Recipe 3: Sea Salt Iced Coffee
Ah! My favorite! I don’t make this as often because it’s VERY indulgent, but it’s my favorite way to really treat myself with a coffee drink. I honestly don’t buy the Sea Salt Latte from Harlan & Holden anymore ever since I learned to make this recipe. This drink has that beautiful creamy sensation and playful salty flavor that somehow blends well with sweetened strong coffee. I’m not sure if this drink can be considered an acquired taste, but it is a bit unusual compared to most coffee drinks that lean towards sweet.
Instead of milk, heavy whipping cream is mixed with some sea salt to create a thickened salty cream that’s layered on top of some iced coffee. The trick with this drink is to balance the sweet and the salty, otherwise it will just taste weird. I highly recommend adding double the amount of sugar you usually put in your coffee. (I don’t put sugar in my coffee but I found that about 1 tablespoon of sugar hits the spot for this drink.) You won’t really feel the sweetness because the salty cream will pull on the sugar for balance.

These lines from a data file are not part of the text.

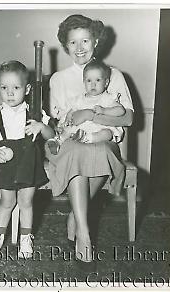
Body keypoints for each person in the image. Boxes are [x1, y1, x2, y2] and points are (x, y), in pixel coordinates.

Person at [46, 14, 134, 265]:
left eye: (85, 40)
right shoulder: (59, 79)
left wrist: (93, 114)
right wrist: (76, 120)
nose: (80, 48)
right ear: (66, 46)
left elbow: (126, 119)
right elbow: (61, 122)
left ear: (96, 41)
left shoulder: (113, 74)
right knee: (76, 149)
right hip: (71, 142)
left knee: (96, 148)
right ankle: (84, 234)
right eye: (73, 43)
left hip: (103, 140)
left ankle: (76, 213)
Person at [0, 60, 54, 259]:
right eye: (4, 87)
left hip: (30, 162)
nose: (10, 93)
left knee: (26, 201)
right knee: (6, 201)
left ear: (27, 89)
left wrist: (41, 127)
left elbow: (51, 134)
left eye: (16, 87)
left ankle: (25, 238)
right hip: (7, 165)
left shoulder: (34, 113)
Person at [46, 59, 125, 155]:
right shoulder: (79, 99)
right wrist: (67, 120)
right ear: (84, 82)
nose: (93, 84)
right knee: (68, 130)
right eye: (89, 80)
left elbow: (120, 111)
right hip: (80, 129)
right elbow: (71, 112)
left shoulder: (107, 98)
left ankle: (88, 138)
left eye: (98, 80)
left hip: (98, 129)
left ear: (106, 82)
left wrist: (104, 110)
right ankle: (58, 141)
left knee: (107, 134)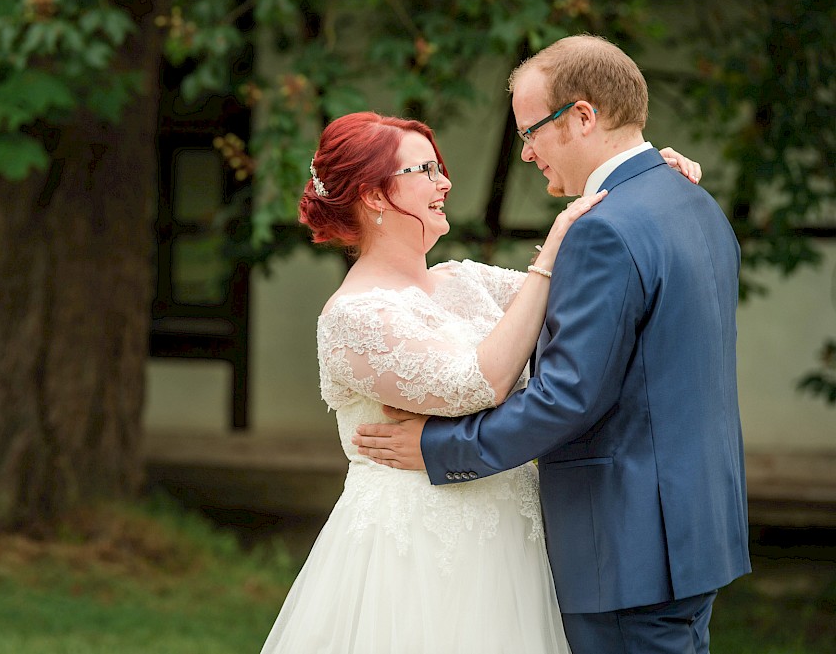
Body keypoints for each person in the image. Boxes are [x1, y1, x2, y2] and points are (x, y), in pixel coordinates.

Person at [353, 35, 750, 654]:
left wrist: (438, 446)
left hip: (627, 548)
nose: (528, 152)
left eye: (531, 131)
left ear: (583, 116)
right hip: (693, 532)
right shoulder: (693, 203)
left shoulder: (606, 230)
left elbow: (568, 398)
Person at [261, 108, 702, 653]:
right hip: (414, 554)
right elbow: (477, 384)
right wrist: (556, 238)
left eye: (439, 166)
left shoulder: (465, 280)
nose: (444, 181)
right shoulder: (353, 318)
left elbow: (590, 287)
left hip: (512, 541)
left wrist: (644, 186)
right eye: (423, 171)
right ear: (374, 196)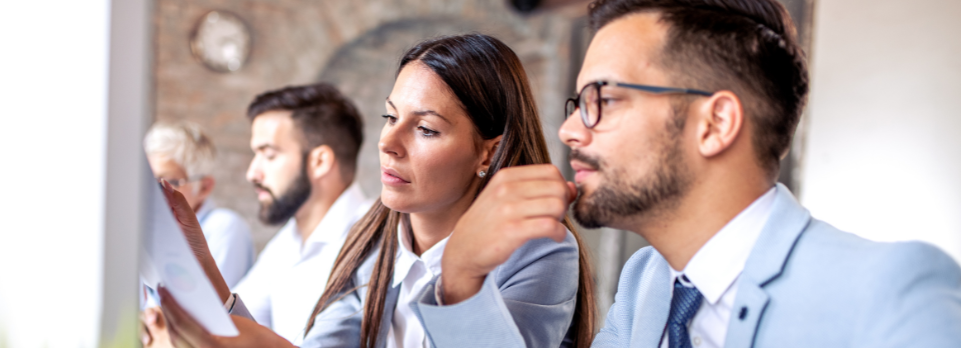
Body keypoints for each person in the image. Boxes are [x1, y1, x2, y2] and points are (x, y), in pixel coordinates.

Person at [422, 0, 961, 347]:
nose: (568, 132)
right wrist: (462, 283)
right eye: (577, 102)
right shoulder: (648, 284)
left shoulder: (891, 289)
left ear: (716, 122)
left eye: (601, 99)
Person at [154, 33, 597, 348]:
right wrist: (204, 274)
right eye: (390, 118)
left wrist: (461, 277)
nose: (387, 142)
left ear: (488, 153)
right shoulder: (375, 242)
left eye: (425, 128)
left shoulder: (541, 254)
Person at [142, 83, 372, 346]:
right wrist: (200, 264)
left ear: (319, 162)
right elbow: (236, 321)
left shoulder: (374, 238)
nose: (252, 173)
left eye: (269, 155)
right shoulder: (287, 243)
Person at [145, 122, 254, 288]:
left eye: (166, 182)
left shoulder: (224, 226)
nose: (151, 192)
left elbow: (214, 305)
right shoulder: (153, 230)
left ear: (204, 187)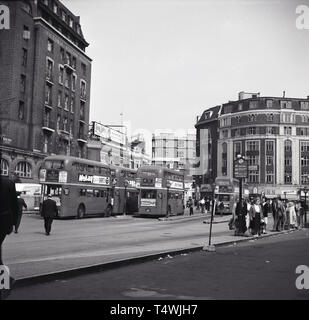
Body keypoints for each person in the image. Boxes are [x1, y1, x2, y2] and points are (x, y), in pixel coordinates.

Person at [0, 176, 18, 299]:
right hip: (4, 222)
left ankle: (5, 283)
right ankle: (5, 283)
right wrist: (13, 224)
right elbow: (15, 205)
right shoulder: (9, 183)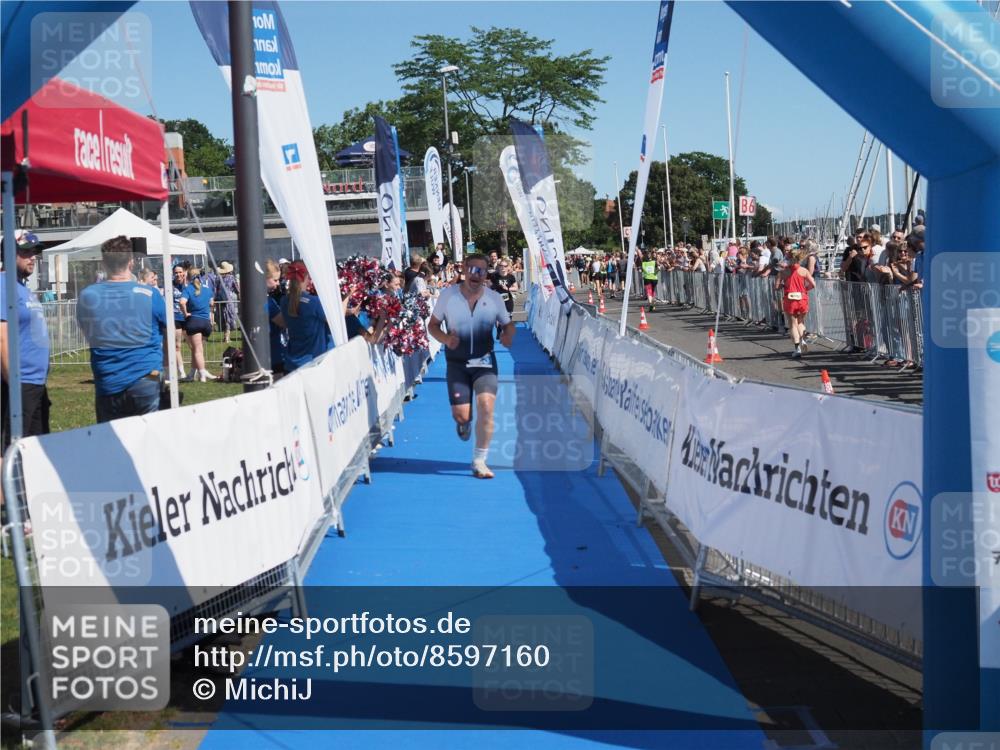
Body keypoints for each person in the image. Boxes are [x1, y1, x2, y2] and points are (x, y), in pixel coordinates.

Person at [428, 254, 514, 479]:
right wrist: (446, 339)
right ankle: (464, 422)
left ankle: (479, 461)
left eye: (482, 270)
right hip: (457, 364)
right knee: (461, 415)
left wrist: (507, 335)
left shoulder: (495, 298)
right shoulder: (448, 295)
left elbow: (508, 324)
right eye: (473, 269)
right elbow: (433, 326)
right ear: (465, 269)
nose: (477, 274)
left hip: (485, 362)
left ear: (487, 274)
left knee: (486, 407)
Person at [76, 235, 167, 422]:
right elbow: (171, 332)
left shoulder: (88, 295)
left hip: (108, 379)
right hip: (147, 377)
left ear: (103, 263)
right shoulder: (151, 294)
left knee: (112, 446)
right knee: (151, 441)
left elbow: (88, 332)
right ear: (131, 263)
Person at [1, 230, 50, 452]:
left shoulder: (22, 287)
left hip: (35, 384)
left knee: (35, 451)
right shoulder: (4, 285)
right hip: (20, 384)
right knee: (10, 451)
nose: (32, 256)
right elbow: (2, 338)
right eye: (25, 252)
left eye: (34, 251)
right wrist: (14, 383)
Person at [279, 261, 332, 371]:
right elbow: (334, 320)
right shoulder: (314, 302)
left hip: (291, 364)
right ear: (306, 276)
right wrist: (348, 295)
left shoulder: (284, 301)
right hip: (311, 364)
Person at [179, 267, 216, 381]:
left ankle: (202, 375)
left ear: (188, 277)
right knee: (197, 350)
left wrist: (185, 313)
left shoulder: (188, 289)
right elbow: (211, 303)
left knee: (197, 350)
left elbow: (182, 302)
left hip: (194, 321)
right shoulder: (207, 289)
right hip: (206, 323)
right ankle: (191, 374)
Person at [779, 247, 816, 359]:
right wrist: (805, 289)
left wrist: (782, 285)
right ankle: (803, 340)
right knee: (800, 322)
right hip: (802, 298)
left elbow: (777, 286)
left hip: (790, 299)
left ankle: (797, 348)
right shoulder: (804, 271)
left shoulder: (784, 271)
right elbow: (813, 284)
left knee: (792, 324)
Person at [265, 259, 287, 375]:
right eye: (275, 280)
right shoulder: (267, 302)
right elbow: (284, 322)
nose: (278, 283)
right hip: (273, 356)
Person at [169, 264, 188, 380]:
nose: (178, 274)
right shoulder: (170, 285)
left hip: (189, 317)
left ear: (184, 272)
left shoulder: (189, 284)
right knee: (177, 346)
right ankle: (182, 372)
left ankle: (195, 371)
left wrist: (185, 282)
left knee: (194, 346)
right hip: (176, 317)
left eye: (180, 272)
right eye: (176, 272)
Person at [215, 261, 240, 344]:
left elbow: (216, 289)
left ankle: (225, 336)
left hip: (219, 300)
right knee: (228, 318)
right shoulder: (232, 278)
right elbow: (237, 289)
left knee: (223, 317)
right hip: (228, 300)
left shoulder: (217, 278)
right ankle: (227, 337)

In any case, you can easily adjust the level of sweetness once you’ve mixed the sea salt cream into the coffee. You can use your favorite sweetener apart from sugar, and in fact a simple syrup might be best because it mixes in more easily with a cold drink.
Sea Salt Iced Coffee
- ¼ cup heavy whipping cream
- 1/8 teaspoon sea salt or kosher salt
- 1 cup hot strong brewed coffee
- 1 Tablespoon sugar, or more to taste (can also use simple syrup)
- Ice cubes
- In a bowl, combine the salt and cream. Use whisk to whip the cream just until slightly thickened. Don't whip it to the soft peak stage as it will be too heavy for the coffee and will sink rather than stay on top. (If you accidentally overwhip, add a bit of cream and whip briefly until thickened.) Set aside a moment.
- Dissolve your sugar or simple syrup into your hot coffee, then taste. You want it to be sweet enough to balance the saltiness of the cream, so you may need to sweeten it just a touch more than you usually do.
- Add ice into your serving glass, then pour in your sweetened coffee. Spoon the salted cream on top carefully. Serve the drink layered like so with a stirrer or straw, allowing the drinker to stir in the cream as much or little as desired. (I like to stir it all the way!)
And that’s it for this lengthy coffee post. I hope I’ve managed to encourage you to geek out on coffee with me!
Full disclosure: I received no compensation for writing this post. I am merely sharing my own experiences using the Breville Precision Brewer, because I enjoyed it enough to share the recipes I’ve been making with it.